Исходный текст:

Порой преподаватели по математике и естественным наукам говорили мне, что выстраивание информационных блоков, глубоко закрепляющихся в сознании, было абсолютной основой их успеха. Понимание не создает свободного владения знанием; наоборот, свободное владение выстраивает понимание. На самом деле, я считаю, что подлинное понимание сложного предмета возникает лишь в условиях свободного владения им.
Иными словами, в преподавании именно естественных наук и математики легко перейти к методам обучения, где акцент делается на понимание, а рутинного повторения и практики, служащих основой свободного владения предметом — избегают. Я выучила русский язык не только благодаря тому, что я его понимала, — в конце концов, понимание не такая сложная задача, но оно может легко от вас ускользнуть. (Что значит русское слово «понимать»?) Я выучила русский язык, стремясь к свободному владению благодаря практике, повторению и зубрежке, только такому виду зубрежки, который стимулировал способность гибкого и быстрого мышления. Я выучила математику и естественные науки, применяя ровно те же самые принципы. Язык, математика, естественные науки, как и почти все сферы человеческого знания, задействуют одни и те же механизмы мозга.

Содержимое набора данных:

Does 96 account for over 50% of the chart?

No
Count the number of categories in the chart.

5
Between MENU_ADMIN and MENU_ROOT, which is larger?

Задание: Какими способами автор исходного текста о понимании и свободном владении выучил русский язык, стремясь к свободному владению им?

Решение задания: Благодаря практике, повторению и зубрежке, которая стимулировала способность гибкого и быстрого мышления.